§ PROBLEM TO SOLVE: Ignoring the pictures, copy the data exactly.

§ DATASET CONTENT:
====================

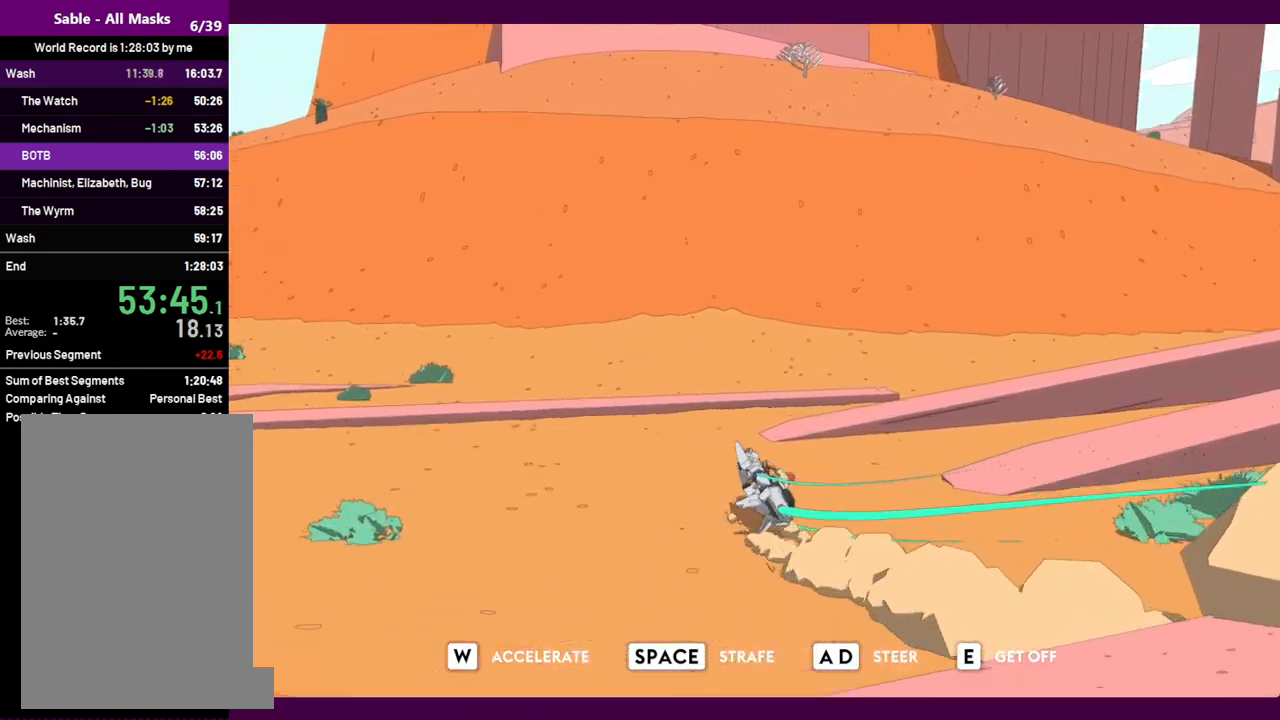
{"keys": ["w"], "mouse": [], "events": [[500, "d", "up"]]}
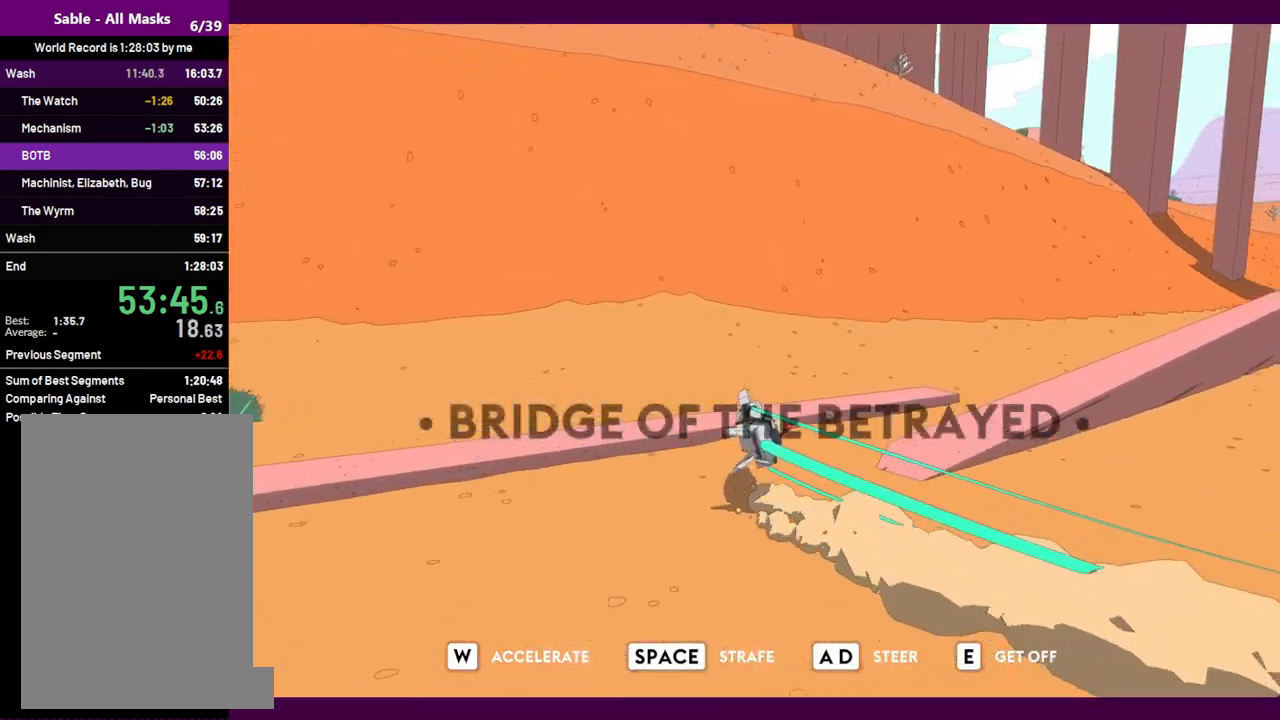
{"keys": ["w"], "mouse": [], "events": []}
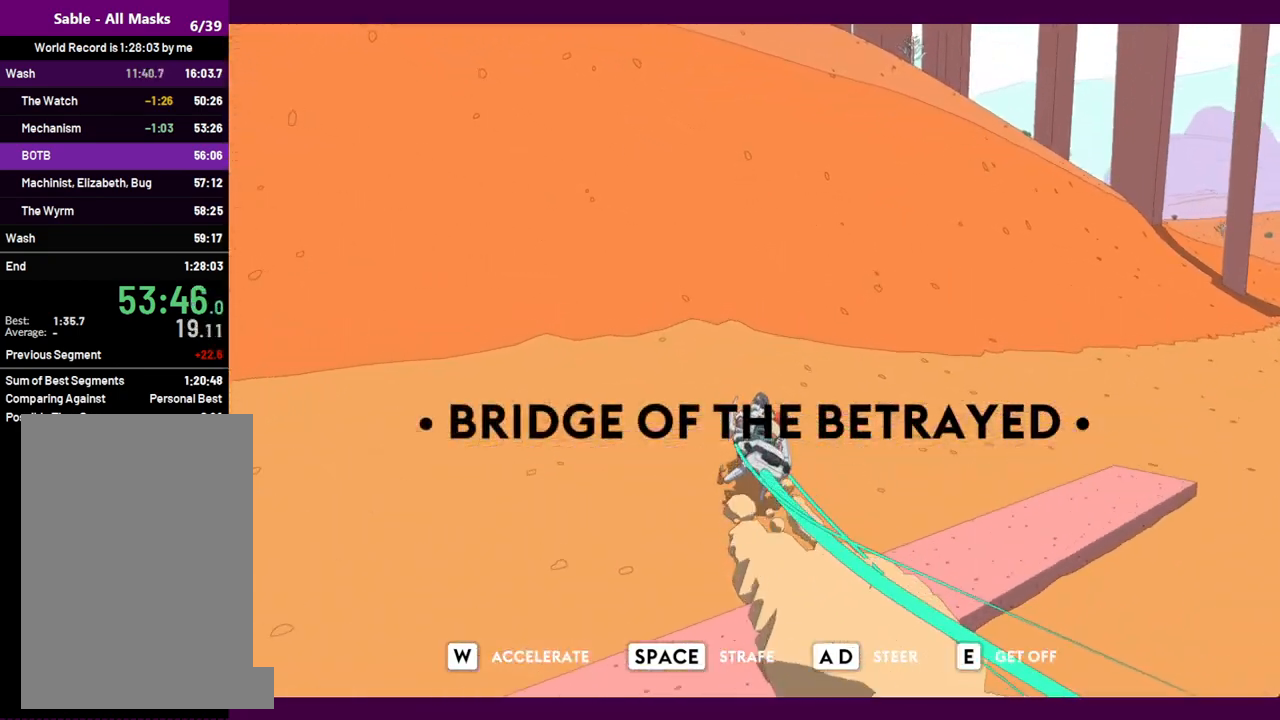
{"keys": ["w"], "mouse": [], "events": []}
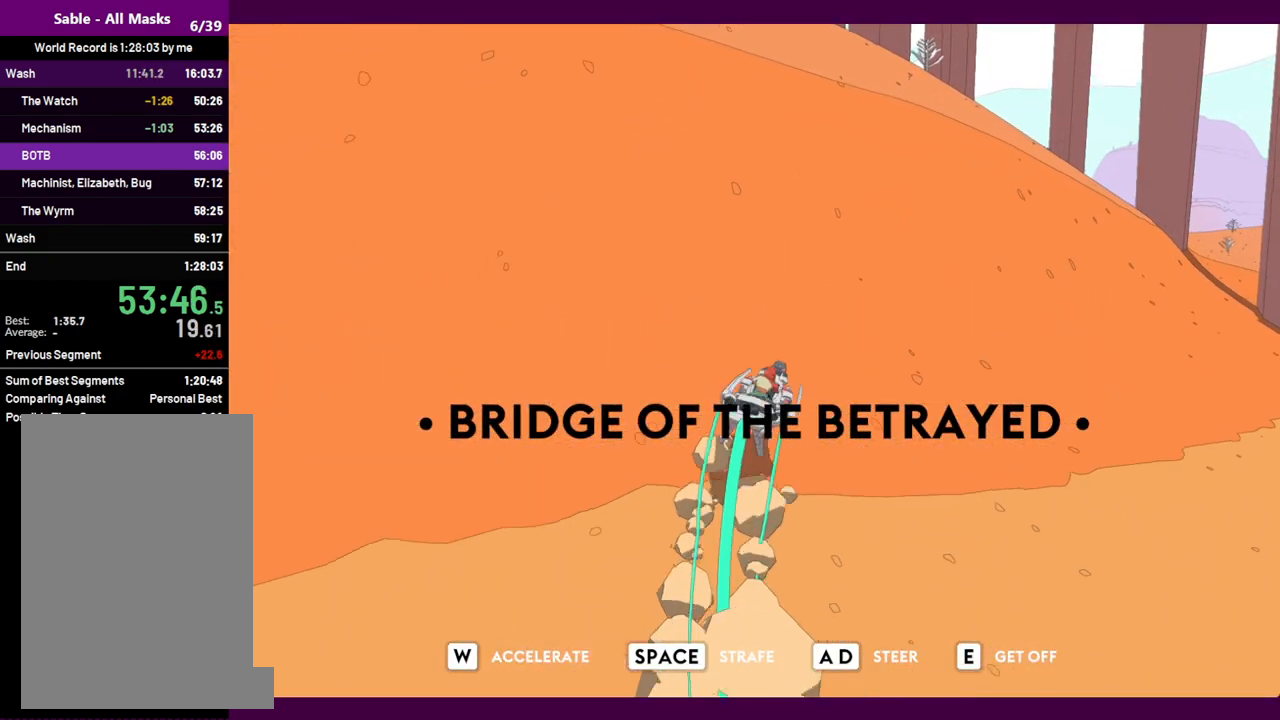
{"keys": ["w"], "mouse": [], "events": [[167, "a", "down"], [400, "a", "up"]]}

====================

§ OUTPUT OF THE TASK:
{"keys": ["w"], "mouse": [], "events": [[500, "d", "up"]]}
{"keys": ["w"], "mouse": [], "events": []}
{"keys": ["w"], "mouse": [], "events": []}
{"keys": ["w"], "mouse": [], "events": [[167, "a", "down"], [400, "a", "up"]]}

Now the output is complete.